Archives for the month of: April, 2012

You have a student who is trying to solve a 3×3 magic square. She’s been trying for a week, and keeps getting it almost to work: usually she gets to 6 directions out of 8 that add to 15, the other two add to 12 and 18. She keeps wanting to give up and keeps asking for help. So far you’ve just told her to keep going, and she has, but her near-misses are starting to repeat themselves, and she’s getting bored.

What should I do you tell her to aid her investigation without taking it away from her? In other words, help her out, possibly making the problem simpler, without giving an answer or algorithm.

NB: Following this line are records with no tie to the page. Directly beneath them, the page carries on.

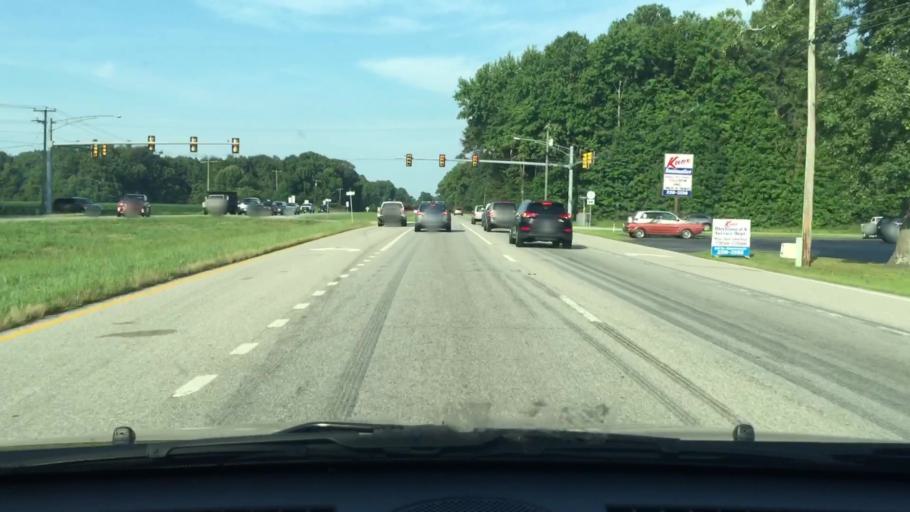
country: US
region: Virginia
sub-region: Isle of Wight County
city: Carrollton
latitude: 36.9432
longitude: -76.5559
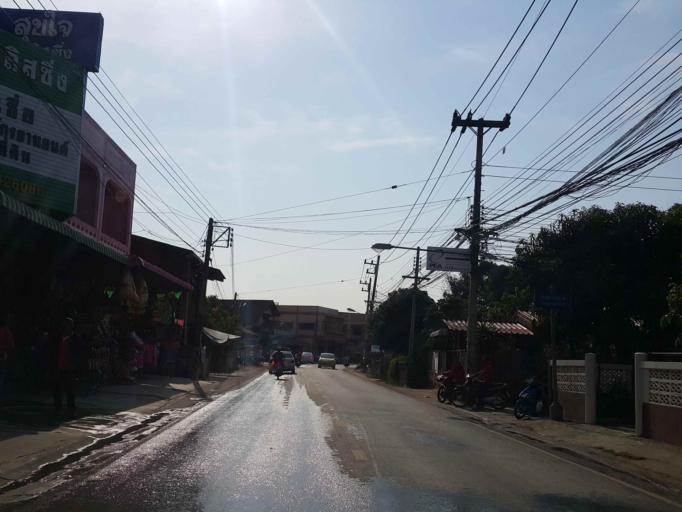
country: TH
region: Sukhothai
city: Thung Saliam
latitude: 17.3171
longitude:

No deadline, but answers arriving before Monday will be more likely to have real-world impact.

It is 4:22pm on Wednesday, April 4th. An eccentric billionaire has gathered \$5 billion in 500-dollar bills and proceeds to hand them out, one each second, without stopping. What is the exact date and time when the last bill is given away? -A puzzle I got from Mo Page

I’m flabbergasted. I have a number of students—maybe 10? 20?—who determine by division how many bills there are, then figure out by multiplying 60x60x24 how many bills are given away in a day. Fine. But then they start subtracting … after day 1 there are 9,913,600 bills left. After 2 days there are 9,827,200. Almost immediately many students lose interest, but there are a few arithmetic ox that start chugging through it (with calculators, to be sure). 9,740,800. 9,654,400. I watch in disbelief as the markerboards are filled in, line by line. 8,617,600. 8,533,000. After a while I can’t help myself. I casually mention that people sometimes use division to do repeated subtraction, and I countdown from 10 by 2′s and compare to 10/2. They are a little chagrined at not having thought of that, but they try it. Then they face confusion about handling the remainder.

I don’t believe math must be learned in a particular order. My seniors don’t need to model repeated subtraction with division in order to learn the basics of trigonometry. But, really? Should I really keep teaching precalc instead of throwing it out and teaching pre-algebra? I don’t even know how to teach pre-algebra! But I’ll learn … if that’s what’s needed.

What should be the primary goal for instruction of students who are placed at one level but who are missing huge chunks of what they were “supposed to have learned” years ago? I feel like I keep asking this same question in different ways on this blog. Instead of elegantly reasoning my way to a solution, I just keep doing what I know how to do, day after day, hopefully making progress, gobsmacked at the glacial slowness.

Brute force. Them and me both.